Disk usage calculation for system datastore

Hello Developers,

I am working on addon-storpool driver to handle the images created in the system datastore System datastore (context iso and volatile disks).

I am almost ready, the work in progress is uploaded to github in branch next. The only piece that is not solved is the reported disk usage for the system datastore when storpool TM_MAD is selected. As I see the size is calculated/reported when first VM is instantiated in the datastore. It looks like the numbers are the used/free space of the file system where the system datastore BASE_PATH is pointing.

In our setup on the system datastore FS are only VM configuration XML and the VM checkpoint file when VM is stopped. All other disks are symlinks to StorPool block devices so there is no much free space needed nut the reported free space is not accounting StorPool usage stats.

Can you point me to the files related to used/free space calculation for system datastore to check how to integrate the reporting of StorPool used/free space to them?

Kind regards,
Anton Todorov

Hi Anton,

The System Datastores are monitored through the monitor_ds.sh probe, i.e. using the host monitoring system (OpenNebula’s collectd) . It is based on BASE_PATH and the current implementation is based on df for the two stock system DS: shared & ssh.

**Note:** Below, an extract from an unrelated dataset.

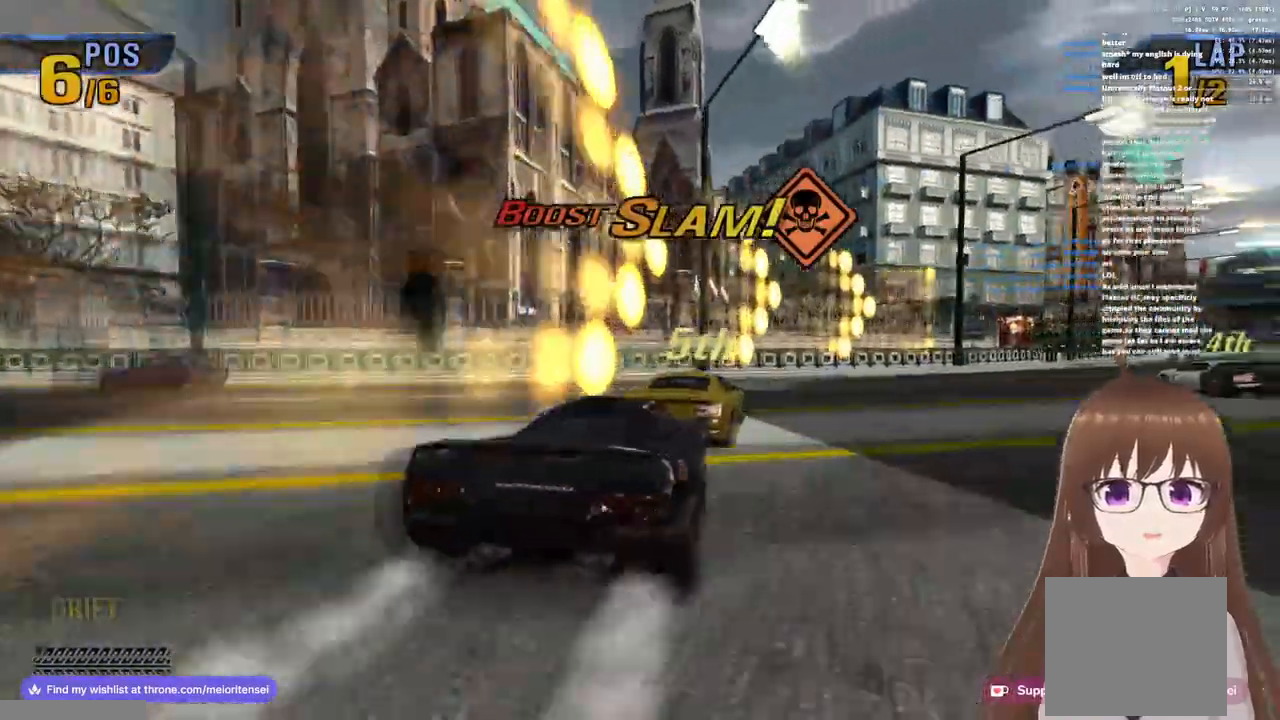
{"buttons": ["CROSS", "R1"], "left_stick": "right", "right_stick": "center", "events": [[67, "R1", "up"], [183, "R1", "down"]]}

Probably you can take a look at it and updated as needed. As this information is gathered through the hosts you need at least one host defined in OpenNebula to get it. Note that this schema is used to make it compatible with both shared and non-shared System DS.

Cheers

Ruben

Forgot to say that if you are using only the system DS only for files, the current monitoring should be OK. OpenNebula will consider cloning on the StorPool Datastore, through its configuration parameters. For example for ceph:

TM_MAD_CONF = [                                                                                                                                                                                                 
  name = "ceph", 
  ln_target = "NONE", 
  clone_target = "SELF", 
  shared = "yes"                                                                                                                                    
]     

means that clones are done in the Image datastore (SELF) and it won’t take any space from the System DS.

Hi Ruben,

Thank you for the promt hints. I will check the script and think how to solve the issue.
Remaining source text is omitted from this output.